(Data shown)

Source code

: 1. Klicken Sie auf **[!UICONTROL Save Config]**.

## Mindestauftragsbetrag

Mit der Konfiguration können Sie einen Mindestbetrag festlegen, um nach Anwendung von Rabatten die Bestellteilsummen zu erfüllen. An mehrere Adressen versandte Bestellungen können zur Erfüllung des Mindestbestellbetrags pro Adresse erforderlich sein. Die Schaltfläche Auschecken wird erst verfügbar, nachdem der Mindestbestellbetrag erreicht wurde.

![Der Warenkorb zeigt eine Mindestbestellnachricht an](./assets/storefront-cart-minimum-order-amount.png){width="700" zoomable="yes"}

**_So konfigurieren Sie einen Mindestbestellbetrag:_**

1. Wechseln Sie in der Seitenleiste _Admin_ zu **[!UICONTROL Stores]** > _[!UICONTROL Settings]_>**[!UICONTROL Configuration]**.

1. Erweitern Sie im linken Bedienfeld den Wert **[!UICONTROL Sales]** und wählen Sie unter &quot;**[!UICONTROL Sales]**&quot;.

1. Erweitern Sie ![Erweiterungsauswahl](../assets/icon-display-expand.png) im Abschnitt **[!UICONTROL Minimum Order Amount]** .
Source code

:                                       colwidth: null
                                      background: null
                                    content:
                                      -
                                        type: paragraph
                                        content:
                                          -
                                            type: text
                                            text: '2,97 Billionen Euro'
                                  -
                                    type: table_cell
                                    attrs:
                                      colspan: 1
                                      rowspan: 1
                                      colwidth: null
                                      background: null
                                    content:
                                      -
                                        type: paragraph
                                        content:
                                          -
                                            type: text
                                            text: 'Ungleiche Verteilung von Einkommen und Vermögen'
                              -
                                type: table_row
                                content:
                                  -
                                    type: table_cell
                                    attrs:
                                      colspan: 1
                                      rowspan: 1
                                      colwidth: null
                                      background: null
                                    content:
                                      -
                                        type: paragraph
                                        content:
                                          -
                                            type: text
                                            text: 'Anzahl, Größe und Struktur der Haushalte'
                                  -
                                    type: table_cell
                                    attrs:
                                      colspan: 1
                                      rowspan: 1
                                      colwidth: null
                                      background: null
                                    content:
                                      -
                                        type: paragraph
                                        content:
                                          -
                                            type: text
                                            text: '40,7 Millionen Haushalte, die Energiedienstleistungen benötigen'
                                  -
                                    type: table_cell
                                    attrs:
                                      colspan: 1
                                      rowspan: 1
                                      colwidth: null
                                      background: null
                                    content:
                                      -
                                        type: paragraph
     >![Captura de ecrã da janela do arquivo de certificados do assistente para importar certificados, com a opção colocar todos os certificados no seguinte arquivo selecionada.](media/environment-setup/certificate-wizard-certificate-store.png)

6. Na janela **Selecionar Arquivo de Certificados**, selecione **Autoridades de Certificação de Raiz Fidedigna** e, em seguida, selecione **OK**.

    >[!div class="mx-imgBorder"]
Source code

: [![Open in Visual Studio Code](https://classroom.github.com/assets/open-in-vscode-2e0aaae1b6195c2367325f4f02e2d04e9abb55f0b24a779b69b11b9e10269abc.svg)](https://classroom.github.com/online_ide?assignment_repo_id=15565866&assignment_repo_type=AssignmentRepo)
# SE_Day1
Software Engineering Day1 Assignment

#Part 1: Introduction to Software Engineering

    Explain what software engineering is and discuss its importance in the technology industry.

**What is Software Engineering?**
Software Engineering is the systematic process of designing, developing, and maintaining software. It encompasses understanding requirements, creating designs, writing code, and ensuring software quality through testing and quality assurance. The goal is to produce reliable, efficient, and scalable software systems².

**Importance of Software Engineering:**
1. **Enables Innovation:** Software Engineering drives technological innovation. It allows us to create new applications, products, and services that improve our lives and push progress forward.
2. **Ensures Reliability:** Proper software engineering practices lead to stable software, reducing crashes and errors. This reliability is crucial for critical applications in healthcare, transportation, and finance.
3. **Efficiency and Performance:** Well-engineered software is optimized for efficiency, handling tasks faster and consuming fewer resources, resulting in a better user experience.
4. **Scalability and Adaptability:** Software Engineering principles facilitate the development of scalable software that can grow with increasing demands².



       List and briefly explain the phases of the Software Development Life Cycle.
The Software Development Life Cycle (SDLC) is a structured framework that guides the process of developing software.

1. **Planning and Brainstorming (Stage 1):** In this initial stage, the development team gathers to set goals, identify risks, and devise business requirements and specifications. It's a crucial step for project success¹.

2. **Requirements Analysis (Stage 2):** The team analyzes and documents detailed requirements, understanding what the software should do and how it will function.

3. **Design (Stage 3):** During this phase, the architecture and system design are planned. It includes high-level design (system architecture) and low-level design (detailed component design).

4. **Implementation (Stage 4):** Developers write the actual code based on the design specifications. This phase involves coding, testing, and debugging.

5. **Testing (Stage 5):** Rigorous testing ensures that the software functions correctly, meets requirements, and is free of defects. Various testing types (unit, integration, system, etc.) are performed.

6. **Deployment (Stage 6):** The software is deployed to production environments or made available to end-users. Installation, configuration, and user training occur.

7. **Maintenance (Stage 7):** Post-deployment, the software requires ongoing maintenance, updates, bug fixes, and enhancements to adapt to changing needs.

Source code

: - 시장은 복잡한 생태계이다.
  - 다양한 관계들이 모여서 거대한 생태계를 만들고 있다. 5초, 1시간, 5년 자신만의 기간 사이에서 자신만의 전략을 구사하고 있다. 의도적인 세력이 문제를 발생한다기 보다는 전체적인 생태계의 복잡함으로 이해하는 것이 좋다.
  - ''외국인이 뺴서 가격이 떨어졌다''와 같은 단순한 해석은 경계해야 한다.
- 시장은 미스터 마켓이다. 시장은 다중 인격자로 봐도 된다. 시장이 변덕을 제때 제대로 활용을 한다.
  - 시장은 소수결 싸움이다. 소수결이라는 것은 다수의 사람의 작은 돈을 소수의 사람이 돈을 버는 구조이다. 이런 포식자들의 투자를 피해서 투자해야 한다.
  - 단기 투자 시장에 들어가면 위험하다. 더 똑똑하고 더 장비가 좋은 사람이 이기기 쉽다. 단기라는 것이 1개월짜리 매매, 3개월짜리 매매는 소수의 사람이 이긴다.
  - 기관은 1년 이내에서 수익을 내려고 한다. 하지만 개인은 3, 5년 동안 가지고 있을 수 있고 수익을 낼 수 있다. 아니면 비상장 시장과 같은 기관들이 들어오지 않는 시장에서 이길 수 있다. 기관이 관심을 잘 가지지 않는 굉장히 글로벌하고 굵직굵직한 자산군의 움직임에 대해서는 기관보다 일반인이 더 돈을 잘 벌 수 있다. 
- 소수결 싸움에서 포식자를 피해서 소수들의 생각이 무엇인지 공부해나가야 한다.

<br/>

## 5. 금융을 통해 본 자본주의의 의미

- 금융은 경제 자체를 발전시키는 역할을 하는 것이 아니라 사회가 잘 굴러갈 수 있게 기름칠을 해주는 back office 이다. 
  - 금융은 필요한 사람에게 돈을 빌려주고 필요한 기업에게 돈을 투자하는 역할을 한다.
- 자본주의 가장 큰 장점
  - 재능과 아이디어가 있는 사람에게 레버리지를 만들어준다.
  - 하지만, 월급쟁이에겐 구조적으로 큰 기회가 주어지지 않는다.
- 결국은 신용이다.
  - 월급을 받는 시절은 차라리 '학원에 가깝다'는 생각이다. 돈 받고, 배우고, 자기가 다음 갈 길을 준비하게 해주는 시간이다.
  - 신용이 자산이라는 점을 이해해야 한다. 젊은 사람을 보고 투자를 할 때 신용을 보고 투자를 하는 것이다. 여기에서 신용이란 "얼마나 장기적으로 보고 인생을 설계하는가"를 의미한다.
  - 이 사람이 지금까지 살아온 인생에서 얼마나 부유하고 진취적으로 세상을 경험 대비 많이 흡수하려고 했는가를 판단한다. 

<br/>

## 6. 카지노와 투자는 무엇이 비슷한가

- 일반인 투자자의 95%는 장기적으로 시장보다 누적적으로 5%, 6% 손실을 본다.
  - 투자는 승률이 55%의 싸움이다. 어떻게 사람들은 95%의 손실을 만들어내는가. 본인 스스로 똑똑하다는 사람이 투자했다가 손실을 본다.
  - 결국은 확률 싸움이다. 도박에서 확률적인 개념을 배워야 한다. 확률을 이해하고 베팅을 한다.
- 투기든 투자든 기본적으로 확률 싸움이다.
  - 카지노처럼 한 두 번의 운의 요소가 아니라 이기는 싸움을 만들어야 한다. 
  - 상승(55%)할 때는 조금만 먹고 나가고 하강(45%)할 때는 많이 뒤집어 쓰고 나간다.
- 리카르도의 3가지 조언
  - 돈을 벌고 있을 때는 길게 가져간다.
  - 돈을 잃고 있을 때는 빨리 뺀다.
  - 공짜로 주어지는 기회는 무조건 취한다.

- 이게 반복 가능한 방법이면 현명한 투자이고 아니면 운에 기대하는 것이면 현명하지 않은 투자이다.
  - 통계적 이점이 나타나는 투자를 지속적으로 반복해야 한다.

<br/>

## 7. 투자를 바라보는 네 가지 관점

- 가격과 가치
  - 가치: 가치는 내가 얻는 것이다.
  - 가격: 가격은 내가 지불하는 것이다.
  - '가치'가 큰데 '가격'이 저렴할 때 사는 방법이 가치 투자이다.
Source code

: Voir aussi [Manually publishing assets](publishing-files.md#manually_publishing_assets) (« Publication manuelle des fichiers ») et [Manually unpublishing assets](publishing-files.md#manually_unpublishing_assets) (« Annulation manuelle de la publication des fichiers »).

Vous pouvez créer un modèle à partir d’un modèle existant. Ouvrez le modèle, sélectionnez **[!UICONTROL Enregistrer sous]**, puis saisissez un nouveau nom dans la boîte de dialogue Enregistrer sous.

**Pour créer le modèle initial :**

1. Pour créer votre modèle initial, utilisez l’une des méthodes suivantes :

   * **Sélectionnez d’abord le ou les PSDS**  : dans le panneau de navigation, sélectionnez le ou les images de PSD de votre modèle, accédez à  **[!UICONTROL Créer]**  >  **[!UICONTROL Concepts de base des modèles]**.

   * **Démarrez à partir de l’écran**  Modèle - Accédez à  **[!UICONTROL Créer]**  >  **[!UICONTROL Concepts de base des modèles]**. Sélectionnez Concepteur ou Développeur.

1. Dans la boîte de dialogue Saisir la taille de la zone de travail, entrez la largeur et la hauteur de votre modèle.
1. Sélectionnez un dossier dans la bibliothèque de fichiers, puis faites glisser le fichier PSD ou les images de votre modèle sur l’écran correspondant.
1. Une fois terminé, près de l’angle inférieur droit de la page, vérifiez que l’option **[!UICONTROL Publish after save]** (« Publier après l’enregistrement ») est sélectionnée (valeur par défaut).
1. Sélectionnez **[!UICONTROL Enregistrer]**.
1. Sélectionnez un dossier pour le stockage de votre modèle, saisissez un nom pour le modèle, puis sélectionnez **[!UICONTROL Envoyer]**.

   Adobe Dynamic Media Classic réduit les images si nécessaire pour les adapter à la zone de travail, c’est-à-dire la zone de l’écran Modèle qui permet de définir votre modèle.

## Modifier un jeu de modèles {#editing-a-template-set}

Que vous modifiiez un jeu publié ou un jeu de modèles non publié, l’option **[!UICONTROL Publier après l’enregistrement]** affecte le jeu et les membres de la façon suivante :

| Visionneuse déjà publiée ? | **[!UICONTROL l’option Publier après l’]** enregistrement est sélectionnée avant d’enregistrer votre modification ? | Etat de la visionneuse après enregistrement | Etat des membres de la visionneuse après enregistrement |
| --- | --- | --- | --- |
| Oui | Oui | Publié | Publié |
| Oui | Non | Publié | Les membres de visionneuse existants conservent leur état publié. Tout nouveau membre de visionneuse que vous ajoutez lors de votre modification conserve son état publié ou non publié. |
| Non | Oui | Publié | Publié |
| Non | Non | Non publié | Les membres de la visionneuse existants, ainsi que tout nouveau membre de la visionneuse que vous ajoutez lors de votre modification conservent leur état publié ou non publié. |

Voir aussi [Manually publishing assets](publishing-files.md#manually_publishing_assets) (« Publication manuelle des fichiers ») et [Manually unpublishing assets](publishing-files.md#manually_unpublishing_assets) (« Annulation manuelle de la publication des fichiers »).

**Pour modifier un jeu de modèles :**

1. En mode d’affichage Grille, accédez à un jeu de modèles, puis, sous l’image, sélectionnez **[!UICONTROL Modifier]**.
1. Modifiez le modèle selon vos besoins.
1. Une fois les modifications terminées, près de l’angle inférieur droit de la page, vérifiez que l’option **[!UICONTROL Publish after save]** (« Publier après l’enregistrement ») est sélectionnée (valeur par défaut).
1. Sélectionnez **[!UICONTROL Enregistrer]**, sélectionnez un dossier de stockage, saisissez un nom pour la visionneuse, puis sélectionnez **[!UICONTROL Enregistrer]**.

(End Data shown)

**Aim of the exercise**
Count the lines in the listing where the string "장기적으로" appears, and give only the count.

**Exercise solution**
2